She takes a step back and crosses her
arms across her chest. “Well, I don’t care what people say.”

“I know you don’t,” Mitch stands up from
his chair, revealing his 6’2 frame and walks around his desk so he’s facing
her, “but the sheriff does.”

“Well, maybe, if the sheriff was a little
less concerned with what people thought and more concerned with justice my
sister’s memory would have a little peace.”

The comment tugs on Mitch’s heart just a
little bit, and he can’t help but to feel bad for the woman. I mean, here she
was, after all this time still messed up from that morning so long ago. And the
worst part was that there was nothing he could do about it. He had been trying
to put the pieces together for a year now, but every lead seemed to be a dead
end.
   

“What do you have here, anyway?” he asks
her tearing his eyes away from hers and back toward his desk.

Melissa’s eyes light up and for a second
she looks hopeful again. “He has another piece of land, Mitch! Upstate! One he
never told the police about in the initial investigation! Why wouldn’t he tell
us? I mean you…why wouldn’t he tell you if he had nothing to hide…”

Mitch eyes scan the paper in front of him
and he frowns, “this isn’t his land, it’s his brothers land, probably a
vacation home, or something for his family.”

“Or,” Melissa says waving her arms around
as she talks, “he put it in his brothers name to get us off his track, who
knows what he’s hiding up there! This could be the brake we have been waiting
for! I figured me and you could take a drive up there tonight after dark
and—“

“Whoa, whoa, slow down there, Nancy Drew,”
Mitch says cutting her off. “First of all me and you aren’t driving anywhere,
that would be against the law without a search warrant.”

“So get one,” Melissa says rolling her
eyes, like she’s talking to a two year old, “isn’t that what police officers
do?”

“No, it’s not what we do, we need
probable cause, and we have none. His brother owning a house upstate doesn’t
prove Charles Morgan is hiding anything, just like him having a sexual
relationship with your sister doesn’t prove he killed her.”

“He wasn’t having a sexual relationship
with her! He was stalking her! Following her all around! How many times do I
have to tell you before you get it!”

“Not according to him,” Mitch says
slowly.

Melissa snatches one of the papers out of
Mitch’s hand and laughs sarcastically. “Forget it. I should have known better
than to come to you. You don’t take anything I say seriously.”

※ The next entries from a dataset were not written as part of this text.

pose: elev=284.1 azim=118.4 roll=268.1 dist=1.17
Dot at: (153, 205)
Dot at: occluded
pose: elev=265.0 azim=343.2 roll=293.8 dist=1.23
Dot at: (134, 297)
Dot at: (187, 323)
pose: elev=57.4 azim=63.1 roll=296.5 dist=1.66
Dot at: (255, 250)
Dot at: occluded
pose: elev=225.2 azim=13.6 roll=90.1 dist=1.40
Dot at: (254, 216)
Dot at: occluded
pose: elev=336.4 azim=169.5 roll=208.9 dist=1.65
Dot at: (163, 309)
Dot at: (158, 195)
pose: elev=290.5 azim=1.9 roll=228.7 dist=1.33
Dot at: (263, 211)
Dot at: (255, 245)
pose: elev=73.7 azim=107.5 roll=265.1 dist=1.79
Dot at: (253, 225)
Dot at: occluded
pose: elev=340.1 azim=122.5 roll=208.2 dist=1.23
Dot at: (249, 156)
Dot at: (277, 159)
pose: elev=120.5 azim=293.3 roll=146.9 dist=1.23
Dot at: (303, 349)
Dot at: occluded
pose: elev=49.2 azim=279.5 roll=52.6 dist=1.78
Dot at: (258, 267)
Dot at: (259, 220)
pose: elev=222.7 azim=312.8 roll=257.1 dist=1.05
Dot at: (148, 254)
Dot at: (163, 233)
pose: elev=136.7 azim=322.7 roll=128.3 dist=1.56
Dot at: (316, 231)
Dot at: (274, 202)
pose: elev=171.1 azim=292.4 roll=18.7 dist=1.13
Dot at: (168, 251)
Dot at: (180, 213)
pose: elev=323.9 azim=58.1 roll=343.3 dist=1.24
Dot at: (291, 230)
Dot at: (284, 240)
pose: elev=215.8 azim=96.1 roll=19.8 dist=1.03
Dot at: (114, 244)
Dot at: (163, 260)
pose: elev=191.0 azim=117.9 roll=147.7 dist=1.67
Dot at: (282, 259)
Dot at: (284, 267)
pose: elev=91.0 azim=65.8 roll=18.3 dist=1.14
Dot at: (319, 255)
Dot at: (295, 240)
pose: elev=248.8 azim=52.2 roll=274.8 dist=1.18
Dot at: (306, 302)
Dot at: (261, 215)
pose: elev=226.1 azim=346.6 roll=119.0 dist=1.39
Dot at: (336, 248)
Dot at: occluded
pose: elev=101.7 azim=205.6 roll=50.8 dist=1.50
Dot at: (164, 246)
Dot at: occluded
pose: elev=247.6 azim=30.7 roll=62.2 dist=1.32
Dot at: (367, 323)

Mitch rubs his temples with his hand and
sits down in the chair in front of his desk. “Melissa you’re acting unreasonable
again. Now like I told you last time, you can’t just go around making up
evidence…”

“Oh, don’t you dare! This isn’t high
school anymore, Mitch. I don’t have to listen to you! You aren’t the captain of
the football team and everyone’s hero, you might have had me star-struck back
then but not anymore! I’ve grown up and you’re a police officer now so I
suggest you start acting like it.”

“Star-struck?” Mitch says allowing an
amused expression to come across his face.

“Ugh! Just forget it!” She throws her hands
up in the air and snatches her papers up off his desk in one swift moment,
marching toward the door.

“You have to stop, there’s going to be
consequences to your actions soon, Melissa, I can only do so much.”

“I won’t stop,” the small woman says as
she opens the door, “until the man who killed my sister is off the street.”
Then she lets the door swing shut behind her leaving Mitch alone once again.

 
 
 
 
 

Chapter Two

 

Melissa walks through the front door to
her small red house, throwing her keys across the breezeway and letting them
land with a hard thud against her perfectly painted wall. The nerve of that
Mitch Manner, who did he think he was, anyway? Just because he had been the big
man on campus all through high school and college didn’t mean he knew
everything now. She was a different person now, she wasn’t the same naive girl
she had been back then, she didn’t have to put up with his bullshit.

She was a strong independent woman now!
She could care less what that Mitch Manner thought of her. He was of no
importance to her! I mean, honestly, acting like a child he was. Dismissing her
evidence like it was nothing more than a joke, implying that she would ever give
up on trying to put that good for nothing jerk behind bars! She would show them
both. Mitch Manner would regret the day he ever doubted Melissa Miller!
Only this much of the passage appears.